President Barack Obama announced Wednesday that his "evolution" on same-sex marriage is complete. He favors allowing gay couples to marry.
Obama mentioned, in particular, gay members of his staff and the military as being influential in his decision.
"As I talked to friends, family and neighbors, when I think about members of my own staff who are in incredibly committed, monogamous relationships, same-sex relationships, who are raising kids together. When I think about those soldiers, or airmen, or marines, sailors who are fighting on my behalf and yet feel constrained, even now that 'don't ask, don't tell' is gone, because they're not able to commit themselves in a marriage, at a certain point I've just concluded that, for me personally, it is important for me to go ahead and affirm that I think that same-sex couples should be able to get married," Obama said at a hastily scheduled interview with ABC News.
Obama had come under increasing pressure to take a more definitive stance on the issue after Vice President Joe Biden seemed to announce that he favored gay marriage in a Sunday interview before White House staffers backtracked on Biden's remarks. Biden's interview was followed Monday morning by Education Secretary Arne Duncan announcing that he supported same-sex marriage.
During the 2008 campaign, Obama said he supported civil unions for gay couples but believed marriage is only for a man and a woman. In 2010, he admitted that he struggled with the issue and that his views were "constantly evolving." In Wednesday's interview, he said he came to his new position over the course of several years.

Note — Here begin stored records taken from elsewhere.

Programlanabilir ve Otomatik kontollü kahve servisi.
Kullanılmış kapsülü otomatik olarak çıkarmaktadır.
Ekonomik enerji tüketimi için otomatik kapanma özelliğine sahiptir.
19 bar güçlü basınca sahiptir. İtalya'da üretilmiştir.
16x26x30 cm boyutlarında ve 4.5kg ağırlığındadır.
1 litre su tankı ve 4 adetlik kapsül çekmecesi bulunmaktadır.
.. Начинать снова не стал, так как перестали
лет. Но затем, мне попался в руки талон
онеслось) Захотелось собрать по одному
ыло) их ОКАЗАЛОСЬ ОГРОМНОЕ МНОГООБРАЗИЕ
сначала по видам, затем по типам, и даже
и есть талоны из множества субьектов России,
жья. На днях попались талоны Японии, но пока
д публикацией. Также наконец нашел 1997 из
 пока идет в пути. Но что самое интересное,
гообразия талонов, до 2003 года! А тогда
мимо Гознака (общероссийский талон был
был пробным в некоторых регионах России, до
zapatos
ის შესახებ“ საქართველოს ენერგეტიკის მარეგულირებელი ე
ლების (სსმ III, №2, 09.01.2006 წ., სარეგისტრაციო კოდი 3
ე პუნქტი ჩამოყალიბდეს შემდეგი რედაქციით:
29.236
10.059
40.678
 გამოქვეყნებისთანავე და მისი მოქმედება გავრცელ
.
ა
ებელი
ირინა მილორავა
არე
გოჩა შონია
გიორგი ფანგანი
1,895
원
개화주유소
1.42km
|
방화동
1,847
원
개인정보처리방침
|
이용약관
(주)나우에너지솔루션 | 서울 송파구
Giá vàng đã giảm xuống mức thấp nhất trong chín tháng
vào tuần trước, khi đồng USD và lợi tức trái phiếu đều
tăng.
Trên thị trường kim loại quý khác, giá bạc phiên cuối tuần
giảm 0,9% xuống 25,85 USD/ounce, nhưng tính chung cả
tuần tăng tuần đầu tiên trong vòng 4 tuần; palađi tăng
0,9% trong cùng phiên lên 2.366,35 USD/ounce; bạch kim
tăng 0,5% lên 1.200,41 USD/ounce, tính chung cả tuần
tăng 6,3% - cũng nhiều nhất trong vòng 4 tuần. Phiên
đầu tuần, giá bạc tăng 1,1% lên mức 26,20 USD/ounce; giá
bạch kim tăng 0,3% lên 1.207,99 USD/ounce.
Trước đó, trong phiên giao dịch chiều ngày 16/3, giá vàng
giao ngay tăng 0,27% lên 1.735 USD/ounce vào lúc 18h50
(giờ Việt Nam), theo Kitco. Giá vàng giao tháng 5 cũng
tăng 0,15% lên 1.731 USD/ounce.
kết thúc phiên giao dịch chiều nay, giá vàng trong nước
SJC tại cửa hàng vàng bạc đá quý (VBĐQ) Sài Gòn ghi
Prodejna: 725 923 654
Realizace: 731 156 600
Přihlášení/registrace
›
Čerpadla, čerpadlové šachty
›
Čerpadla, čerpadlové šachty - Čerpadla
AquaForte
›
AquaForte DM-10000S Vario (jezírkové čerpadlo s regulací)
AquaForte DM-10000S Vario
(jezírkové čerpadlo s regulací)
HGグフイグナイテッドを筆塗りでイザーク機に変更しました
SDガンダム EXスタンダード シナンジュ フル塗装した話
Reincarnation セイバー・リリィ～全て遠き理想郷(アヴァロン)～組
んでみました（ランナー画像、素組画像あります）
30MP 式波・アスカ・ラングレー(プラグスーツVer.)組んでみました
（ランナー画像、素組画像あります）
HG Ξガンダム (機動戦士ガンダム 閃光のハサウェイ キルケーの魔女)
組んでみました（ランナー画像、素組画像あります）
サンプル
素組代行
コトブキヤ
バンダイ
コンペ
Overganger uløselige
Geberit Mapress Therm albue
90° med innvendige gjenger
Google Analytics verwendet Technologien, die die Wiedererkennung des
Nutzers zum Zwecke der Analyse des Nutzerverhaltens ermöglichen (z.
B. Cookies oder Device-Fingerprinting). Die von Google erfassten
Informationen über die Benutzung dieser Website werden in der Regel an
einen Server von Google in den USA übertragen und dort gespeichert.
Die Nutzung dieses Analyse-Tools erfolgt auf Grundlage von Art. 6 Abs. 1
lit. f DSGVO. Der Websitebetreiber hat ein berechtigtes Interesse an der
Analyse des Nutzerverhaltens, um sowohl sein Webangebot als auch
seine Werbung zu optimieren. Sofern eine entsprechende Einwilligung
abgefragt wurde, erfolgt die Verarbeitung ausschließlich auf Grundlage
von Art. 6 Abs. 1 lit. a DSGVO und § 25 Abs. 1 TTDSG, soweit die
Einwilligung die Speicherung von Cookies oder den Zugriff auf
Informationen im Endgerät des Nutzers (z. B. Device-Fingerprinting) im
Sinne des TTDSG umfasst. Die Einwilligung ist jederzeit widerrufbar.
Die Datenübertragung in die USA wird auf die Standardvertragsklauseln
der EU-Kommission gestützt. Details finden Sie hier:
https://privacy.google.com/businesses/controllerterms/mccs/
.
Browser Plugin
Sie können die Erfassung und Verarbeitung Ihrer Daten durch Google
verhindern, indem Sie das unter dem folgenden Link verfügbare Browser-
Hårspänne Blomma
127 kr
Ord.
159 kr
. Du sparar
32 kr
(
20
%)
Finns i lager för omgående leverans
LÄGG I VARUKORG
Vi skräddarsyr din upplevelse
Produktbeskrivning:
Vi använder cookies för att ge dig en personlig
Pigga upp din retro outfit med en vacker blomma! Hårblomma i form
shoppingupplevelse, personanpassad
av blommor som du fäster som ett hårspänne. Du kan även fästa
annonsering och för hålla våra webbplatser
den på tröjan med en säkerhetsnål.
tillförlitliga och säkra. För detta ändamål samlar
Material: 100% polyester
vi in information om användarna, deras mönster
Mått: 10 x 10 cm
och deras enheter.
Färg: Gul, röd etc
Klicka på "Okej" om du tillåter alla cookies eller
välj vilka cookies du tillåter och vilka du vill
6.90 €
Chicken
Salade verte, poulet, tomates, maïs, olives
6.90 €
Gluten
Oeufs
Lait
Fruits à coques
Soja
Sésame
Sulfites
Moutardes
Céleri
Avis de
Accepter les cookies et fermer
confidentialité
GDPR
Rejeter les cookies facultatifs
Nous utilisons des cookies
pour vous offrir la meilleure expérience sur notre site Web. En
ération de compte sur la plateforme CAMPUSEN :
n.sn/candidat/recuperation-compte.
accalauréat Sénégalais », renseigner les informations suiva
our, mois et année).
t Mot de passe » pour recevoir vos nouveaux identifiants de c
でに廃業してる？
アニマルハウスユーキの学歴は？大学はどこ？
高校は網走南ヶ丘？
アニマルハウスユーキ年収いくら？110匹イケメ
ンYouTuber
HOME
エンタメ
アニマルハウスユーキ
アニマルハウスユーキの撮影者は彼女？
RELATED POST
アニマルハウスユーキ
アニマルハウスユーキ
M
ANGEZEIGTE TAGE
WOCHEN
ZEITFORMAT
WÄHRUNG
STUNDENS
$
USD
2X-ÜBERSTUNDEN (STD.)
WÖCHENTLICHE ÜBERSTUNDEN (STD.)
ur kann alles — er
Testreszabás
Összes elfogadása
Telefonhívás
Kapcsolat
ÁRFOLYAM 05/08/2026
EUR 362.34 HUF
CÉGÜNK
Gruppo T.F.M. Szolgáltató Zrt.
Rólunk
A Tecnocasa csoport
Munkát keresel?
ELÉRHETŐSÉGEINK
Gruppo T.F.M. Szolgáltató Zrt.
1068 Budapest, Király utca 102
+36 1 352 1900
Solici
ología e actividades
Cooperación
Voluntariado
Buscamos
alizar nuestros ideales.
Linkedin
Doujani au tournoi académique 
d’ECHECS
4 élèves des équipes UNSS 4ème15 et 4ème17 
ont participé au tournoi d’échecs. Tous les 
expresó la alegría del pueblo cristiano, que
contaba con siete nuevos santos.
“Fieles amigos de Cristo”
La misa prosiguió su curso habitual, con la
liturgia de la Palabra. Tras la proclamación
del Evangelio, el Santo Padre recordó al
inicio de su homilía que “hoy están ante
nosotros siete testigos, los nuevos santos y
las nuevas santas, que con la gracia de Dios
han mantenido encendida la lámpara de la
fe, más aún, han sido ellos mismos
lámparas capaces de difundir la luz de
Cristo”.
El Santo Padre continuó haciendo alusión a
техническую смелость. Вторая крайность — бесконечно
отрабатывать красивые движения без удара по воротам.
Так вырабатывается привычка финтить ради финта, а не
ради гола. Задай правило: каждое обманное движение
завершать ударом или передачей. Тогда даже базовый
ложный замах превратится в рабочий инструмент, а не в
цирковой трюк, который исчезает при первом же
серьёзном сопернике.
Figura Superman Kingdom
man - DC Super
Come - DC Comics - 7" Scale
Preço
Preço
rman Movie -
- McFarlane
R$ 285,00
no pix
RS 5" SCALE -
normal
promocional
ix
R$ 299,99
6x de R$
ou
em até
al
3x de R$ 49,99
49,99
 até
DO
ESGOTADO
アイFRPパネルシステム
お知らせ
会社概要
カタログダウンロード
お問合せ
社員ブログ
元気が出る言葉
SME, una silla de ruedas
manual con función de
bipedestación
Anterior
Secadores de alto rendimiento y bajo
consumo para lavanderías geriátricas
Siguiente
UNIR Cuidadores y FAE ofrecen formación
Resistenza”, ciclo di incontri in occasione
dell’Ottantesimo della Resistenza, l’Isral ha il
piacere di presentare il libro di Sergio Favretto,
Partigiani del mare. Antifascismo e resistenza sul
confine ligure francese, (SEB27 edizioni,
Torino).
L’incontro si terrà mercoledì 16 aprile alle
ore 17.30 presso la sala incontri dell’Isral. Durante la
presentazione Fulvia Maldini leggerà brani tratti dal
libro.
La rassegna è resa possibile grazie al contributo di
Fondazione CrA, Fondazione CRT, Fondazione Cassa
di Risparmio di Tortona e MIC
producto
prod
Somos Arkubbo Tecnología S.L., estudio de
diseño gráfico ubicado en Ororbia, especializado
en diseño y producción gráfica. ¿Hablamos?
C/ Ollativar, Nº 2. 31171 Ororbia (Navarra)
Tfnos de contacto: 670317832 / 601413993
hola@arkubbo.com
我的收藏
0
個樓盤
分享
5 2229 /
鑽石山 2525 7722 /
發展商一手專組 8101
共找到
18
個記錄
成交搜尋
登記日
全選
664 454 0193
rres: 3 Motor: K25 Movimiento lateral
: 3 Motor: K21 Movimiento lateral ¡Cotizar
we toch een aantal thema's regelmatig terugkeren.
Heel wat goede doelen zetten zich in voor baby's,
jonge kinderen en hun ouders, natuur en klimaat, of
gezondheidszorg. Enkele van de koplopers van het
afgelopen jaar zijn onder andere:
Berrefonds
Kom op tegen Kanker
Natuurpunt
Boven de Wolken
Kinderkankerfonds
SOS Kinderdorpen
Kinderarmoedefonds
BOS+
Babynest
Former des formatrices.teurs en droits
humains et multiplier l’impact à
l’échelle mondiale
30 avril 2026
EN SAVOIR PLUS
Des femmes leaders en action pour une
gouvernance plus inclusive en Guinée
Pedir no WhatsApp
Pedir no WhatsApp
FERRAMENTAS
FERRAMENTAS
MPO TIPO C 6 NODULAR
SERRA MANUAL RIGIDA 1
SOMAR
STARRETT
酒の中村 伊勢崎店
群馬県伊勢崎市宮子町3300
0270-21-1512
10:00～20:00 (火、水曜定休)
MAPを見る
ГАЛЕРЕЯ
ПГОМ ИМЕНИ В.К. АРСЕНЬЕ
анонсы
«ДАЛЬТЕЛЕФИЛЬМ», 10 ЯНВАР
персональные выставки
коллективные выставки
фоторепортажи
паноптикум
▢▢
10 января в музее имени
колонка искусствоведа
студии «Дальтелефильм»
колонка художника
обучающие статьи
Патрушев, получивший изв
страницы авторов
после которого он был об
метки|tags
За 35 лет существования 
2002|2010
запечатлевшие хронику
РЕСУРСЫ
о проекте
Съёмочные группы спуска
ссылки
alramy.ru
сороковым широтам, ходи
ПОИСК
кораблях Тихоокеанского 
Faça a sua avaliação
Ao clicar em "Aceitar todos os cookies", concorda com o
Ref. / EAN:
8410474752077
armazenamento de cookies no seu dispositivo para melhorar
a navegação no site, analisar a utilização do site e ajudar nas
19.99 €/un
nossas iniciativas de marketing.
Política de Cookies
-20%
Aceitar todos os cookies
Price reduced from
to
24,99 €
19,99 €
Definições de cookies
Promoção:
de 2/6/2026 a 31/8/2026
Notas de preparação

Citing his faith, he told ABC, "In the end, the values that I care most deeply about, and she (Michelle Obama) cares most deeply about is how we treat other people. We're both practicing Christians and obviously this position may be considered to put us at odds with the views of others but when we think about our faith the thing at root that we think about is not only Christ sacrificing himself on our behalf but it's also the golden rule – treat others the way you'd want to be treated.
"I figure the more consistent I can be in being true to those precepts, the better I'll be as a dad and as a husband and hopefully the better I'll be as a president."
White House press briefings became heated this week after the press corps pushed White House spokesperson Jay Carney to give a more thorough explanation of where Obama stood on the issue. Many took the cynical view that Obama was already in favor of gay marriage, but was waiting until after the next election to announce it.
Obama was also under pressure from liberal and gay donors. Some were withholding from giving money to a super PAC supporting Obama unless he issued an executive order banning discrimination based upon sexual orientation by federal contractors. There is no word yet on whether he has changed his position on that issue.
Obama's announcement comes the day after North Carolina voters passed an amendment to their state constitution defining marriage as between one man and one woman.
Obama had already decided that his administration would not defend a section of the Defense of Marriage Act that defines marriage as between one man and one woman for the purposes of federal law -- a position that had seemed to be in contradiction to his previous opposition to same-sex marriage.
The full interview will air Wednesday night on ABC's "World News Tonight" and Thursday morning on ABC's "Good Morning America."